French violinist Olivier Charlier joins the orchestra for the violin concerto by Henri Dutilleux. Still composing today at the age of 94, Dutilleux's music reveals a strong link to the music of Debussy and Ravel. This concerto, "The tree of dreams" pushes out musical branches which multiply and renew the lyrical essence of the tree, in addition to reflecting a seasonal cycle.
The climax of the concert is Ravel's spectacular ballet score Daphnis and Chloe, written for Diaghilev's Ballets Russes - sensational and seductive, it is clothed in the finest colours, including a wordless chorus.
Also in today's programme, another ballet for Diaghilev, Poulenc's Les Biches, the most recent CD release from the BBC National Orchestra and Chorus of Wales. It's a parody of French fashionable society in a typically witty and brilliant suite of dances. Three include chorus, setting 17th century texts, but the underlying theme of sexual dynamics hasn't changed much in the intervening years.
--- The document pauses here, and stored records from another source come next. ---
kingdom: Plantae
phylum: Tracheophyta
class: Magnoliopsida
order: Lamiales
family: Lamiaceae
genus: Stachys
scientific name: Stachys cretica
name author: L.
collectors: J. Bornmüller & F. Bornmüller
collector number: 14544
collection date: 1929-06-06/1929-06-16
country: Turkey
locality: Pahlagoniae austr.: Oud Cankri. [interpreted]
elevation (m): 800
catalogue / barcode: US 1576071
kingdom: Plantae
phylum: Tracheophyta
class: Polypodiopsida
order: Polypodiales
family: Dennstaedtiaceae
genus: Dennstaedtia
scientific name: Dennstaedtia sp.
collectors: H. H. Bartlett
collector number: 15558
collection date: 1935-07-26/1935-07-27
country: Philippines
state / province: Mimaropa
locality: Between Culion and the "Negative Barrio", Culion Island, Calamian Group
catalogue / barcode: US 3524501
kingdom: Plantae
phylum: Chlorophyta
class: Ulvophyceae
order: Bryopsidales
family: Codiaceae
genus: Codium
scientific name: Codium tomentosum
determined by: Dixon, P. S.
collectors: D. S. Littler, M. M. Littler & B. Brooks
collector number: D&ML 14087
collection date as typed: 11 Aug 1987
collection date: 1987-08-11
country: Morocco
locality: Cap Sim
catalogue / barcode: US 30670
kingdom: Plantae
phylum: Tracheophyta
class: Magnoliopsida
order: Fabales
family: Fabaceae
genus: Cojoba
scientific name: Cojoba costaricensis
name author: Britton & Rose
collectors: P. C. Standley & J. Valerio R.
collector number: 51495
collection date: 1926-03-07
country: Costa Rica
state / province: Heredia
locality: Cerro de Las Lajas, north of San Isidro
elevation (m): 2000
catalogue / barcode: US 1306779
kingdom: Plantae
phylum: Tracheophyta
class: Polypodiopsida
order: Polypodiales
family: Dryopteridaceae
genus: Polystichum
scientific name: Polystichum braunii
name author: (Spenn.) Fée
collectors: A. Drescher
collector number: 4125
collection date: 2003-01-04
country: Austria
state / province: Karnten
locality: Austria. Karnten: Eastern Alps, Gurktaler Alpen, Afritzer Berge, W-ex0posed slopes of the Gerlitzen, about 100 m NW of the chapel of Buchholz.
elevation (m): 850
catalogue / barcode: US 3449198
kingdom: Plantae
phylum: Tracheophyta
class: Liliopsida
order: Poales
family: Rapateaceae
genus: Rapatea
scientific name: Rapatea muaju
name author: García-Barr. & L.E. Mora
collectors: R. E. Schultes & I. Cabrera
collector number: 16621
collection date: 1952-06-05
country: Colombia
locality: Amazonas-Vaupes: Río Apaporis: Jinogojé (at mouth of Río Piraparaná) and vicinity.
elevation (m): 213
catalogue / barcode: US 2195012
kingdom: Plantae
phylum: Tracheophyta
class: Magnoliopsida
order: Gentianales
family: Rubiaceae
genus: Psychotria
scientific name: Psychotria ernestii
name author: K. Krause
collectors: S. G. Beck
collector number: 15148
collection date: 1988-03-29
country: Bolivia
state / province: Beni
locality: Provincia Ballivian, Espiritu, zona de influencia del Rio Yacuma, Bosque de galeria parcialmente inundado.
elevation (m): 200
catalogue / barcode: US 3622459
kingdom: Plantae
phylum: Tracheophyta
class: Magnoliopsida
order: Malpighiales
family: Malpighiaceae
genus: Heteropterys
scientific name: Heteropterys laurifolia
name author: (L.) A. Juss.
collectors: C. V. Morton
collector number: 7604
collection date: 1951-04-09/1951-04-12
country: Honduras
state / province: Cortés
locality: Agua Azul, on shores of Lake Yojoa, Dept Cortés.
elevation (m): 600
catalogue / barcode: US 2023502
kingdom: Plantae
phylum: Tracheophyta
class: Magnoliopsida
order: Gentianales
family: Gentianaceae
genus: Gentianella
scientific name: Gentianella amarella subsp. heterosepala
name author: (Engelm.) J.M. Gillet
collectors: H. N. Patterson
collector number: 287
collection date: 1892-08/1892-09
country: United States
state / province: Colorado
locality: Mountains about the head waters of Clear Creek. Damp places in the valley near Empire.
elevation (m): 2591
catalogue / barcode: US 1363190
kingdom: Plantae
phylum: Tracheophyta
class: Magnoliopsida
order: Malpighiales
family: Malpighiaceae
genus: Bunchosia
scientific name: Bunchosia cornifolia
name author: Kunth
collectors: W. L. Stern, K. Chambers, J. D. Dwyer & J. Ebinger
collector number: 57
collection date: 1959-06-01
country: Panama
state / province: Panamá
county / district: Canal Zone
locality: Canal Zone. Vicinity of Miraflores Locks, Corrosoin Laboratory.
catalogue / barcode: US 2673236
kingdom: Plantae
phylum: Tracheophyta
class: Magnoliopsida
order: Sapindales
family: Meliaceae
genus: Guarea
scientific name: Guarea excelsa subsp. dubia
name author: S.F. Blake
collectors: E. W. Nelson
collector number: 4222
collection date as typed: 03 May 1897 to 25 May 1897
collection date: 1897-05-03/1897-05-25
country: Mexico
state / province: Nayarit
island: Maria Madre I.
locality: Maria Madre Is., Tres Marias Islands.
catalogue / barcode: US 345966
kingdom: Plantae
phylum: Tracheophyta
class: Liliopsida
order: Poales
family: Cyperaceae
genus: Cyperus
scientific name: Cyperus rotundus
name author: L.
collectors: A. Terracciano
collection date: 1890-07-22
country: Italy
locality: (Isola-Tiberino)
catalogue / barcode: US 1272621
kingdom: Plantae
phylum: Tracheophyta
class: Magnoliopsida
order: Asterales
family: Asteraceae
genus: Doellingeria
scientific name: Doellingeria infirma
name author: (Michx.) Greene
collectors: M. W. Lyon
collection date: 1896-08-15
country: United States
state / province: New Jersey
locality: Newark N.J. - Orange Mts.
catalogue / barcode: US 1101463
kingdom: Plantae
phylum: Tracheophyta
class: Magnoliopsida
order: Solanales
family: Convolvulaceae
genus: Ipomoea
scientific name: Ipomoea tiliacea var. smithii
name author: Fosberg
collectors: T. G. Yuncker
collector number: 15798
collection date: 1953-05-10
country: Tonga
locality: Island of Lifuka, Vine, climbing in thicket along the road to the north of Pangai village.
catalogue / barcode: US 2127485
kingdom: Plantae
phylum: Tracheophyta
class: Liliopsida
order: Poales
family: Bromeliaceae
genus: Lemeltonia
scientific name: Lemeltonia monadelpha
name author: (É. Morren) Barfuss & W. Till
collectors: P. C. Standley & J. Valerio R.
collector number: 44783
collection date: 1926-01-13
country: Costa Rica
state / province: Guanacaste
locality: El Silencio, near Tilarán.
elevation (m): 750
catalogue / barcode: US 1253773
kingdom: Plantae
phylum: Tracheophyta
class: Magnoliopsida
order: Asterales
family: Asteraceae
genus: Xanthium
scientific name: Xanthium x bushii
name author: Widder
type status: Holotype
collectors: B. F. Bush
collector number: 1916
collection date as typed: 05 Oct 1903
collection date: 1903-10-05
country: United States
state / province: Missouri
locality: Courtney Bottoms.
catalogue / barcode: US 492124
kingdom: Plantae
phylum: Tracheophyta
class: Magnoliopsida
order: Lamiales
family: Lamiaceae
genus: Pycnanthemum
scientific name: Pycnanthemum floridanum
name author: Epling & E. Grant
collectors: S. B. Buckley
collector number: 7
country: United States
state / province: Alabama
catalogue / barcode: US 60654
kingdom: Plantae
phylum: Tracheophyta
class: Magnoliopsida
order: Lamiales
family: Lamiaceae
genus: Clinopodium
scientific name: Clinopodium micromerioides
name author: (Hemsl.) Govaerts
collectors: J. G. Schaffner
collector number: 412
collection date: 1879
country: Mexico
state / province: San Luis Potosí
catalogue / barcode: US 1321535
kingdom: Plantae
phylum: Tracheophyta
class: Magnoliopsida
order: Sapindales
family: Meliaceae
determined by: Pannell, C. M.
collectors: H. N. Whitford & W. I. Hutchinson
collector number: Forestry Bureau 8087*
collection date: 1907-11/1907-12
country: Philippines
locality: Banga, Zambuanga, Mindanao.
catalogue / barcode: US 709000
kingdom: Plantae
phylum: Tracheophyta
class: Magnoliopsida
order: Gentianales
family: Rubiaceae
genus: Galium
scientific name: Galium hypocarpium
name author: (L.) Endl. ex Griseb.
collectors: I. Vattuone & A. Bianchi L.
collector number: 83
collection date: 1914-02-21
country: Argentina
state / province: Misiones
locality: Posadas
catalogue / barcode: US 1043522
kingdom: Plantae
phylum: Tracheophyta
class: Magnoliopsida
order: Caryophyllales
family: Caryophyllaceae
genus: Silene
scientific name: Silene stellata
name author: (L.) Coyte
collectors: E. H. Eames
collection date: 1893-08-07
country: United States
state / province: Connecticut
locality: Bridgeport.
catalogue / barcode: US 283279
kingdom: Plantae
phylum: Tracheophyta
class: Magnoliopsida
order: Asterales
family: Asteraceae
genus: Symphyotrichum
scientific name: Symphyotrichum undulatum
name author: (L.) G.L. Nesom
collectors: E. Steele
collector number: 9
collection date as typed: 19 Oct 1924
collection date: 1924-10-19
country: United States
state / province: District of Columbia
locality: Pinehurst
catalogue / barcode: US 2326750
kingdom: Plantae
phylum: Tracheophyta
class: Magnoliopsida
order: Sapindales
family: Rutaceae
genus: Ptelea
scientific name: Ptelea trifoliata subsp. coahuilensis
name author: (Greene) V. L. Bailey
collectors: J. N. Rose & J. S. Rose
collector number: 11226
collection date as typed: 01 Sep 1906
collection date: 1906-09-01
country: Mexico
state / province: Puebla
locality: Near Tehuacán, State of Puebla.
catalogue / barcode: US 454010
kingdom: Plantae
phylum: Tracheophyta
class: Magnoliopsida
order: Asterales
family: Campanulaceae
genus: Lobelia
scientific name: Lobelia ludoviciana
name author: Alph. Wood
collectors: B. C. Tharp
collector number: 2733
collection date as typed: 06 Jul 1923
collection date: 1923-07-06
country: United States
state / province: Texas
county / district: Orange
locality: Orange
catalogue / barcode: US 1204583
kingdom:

We also turn the clock back 25 years through the BBC archives, to hear the BBC National Chorus of Wales just four years after they were founded. In concert at the 1987 Swansea Festival they join the orchestra for a cantata by Daniel Jones, an important figure in twentieth century Welsh music who deserves wider recognition. The conductor was Sir Charles Groves, a particular champion of Daniel Jones.